Common probes and how to defend

Probe Defense
"Why not fine-tune Claude on the customer's data?" Application-layer first. Fine-tuning adds operational surface (pipeline, retraining, regression risk) and 6-week timeline. Justified only when [list the 5 conditions above]; none applies here.
"What's the model team's role in this engagement?" Minimal in v1. Application-layer first. Model-team escalation only on [specific narrow ask, with documented justification].
"When would you go to the research team?" When prompt + retrieval + deterministic gates have plateaued AND I have ≥5K labeled examples of the gap AND the gap is in a measurable failure mode AND the customer can wait 6 weeks. All four conditions; not any one.
"How does this scale across customers?" Application-layer code is portable (BaseAgent, AuditTrace, deterministic critics). Model-layer fine-tunes are customer-specific and don't transfer. Another reason to prefer application-layer in early customer engagements.

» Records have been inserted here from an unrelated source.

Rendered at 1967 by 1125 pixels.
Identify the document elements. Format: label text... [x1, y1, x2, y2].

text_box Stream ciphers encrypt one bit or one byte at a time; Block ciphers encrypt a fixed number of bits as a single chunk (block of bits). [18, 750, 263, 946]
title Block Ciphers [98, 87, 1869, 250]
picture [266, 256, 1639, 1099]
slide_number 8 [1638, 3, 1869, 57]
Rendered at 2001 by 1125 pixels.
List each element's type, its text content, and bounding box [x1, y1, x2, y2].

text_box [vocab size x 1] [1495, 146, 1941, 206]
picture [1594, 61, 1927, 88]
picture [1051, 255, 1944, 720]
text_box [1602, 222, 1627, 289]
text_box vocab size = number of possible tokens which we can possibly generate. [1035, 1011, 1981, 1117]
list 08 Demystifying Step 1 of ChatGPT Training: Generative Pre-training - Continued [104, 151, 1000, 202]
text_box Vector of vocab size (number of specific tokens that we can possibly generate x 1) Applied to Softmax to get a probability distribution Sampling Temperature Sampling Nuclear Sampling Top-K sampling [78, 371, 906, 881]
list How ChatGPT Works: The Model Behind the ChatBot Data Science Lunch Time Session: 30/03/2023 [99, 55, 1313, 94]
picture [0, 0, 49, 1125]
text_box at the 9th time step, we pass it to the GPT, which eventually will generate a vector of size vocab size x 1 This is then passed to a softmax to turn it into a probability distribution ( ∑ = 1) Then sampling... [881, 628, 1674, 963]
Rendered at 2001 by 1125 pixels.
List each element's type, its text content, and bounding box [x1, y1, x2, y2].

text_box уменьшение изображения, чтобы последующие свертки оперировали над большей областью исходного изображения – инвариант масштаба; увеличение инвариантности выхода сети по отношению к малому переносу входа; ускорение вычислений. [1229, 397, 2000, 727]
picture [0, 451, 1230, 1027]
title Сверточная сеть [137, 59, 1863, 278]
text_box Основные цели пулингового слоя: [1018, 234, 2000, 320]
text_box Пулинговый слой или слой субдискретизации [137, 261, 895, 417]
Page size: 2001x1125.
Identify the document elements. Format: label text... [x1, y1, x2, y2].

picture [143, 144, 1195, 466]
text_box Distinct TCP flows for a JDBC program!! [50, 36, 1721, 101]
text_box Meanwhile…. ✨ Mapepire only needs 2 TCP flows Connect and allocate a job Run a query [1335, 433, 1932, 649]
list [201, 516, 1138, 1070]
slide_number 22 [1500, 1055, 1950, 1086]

How this framework interacts with our other frameworks

With this framework Use it for
3-lens scaffold Technical column should specify which proposed changes are model-layer vs application-layer
Workflow decomposition When you decompose into agents, tag each agent as "application-layer construct" — the model is shared infrastructure across all agents
Outcome Risk Matrix Model-layer changes are higher risk + longer timeline; bias toward application-layer wedges for v1
Consulting frameworks — Delta Concept The Delta you bridge is usually application-layer work; the model is the platform's contribution, the application-layer code is yours
Company calibration Research-first AI labs respect well-justified model-layer asks; product-first labs default to application-first

Quick reference

MODEL-LAYER vs APPLICATION-LAYER

Application-layer (default):
  - Prompt engineering, retrieval, deterministic gates
  - Trust levels, confidence thresholds, routing
  - UX, integration, observability, audit trace
  - Owner: product team / FDE team
  - Timeline: days-to-weeks; reversible

Model-layer (justified only when application plateaus):
  - Fine-tuning, RLHF, new training data
  - Calibration of LLM-as-judge against labeled pairs
  - Owner: research team / model team
  - Timeline: 3-6 months; harder to reverse

DEFAULT SEQUENCE:
  1. Application-layer first (reversible, cheap, fast)
  2. Measure: does the application layer get us to the bar?
  3. If yes: ship, defer model-layer
  4. If no: justify model-layer investment with the 5-condition test

THE INTERVIEW MOVE:
  Every solution: tag layer explicitly.
  "On the model layer we'd need X. On the application layer my team would
  ship Y. The application layer ships first; we re-evaluate model
  investment after production signal."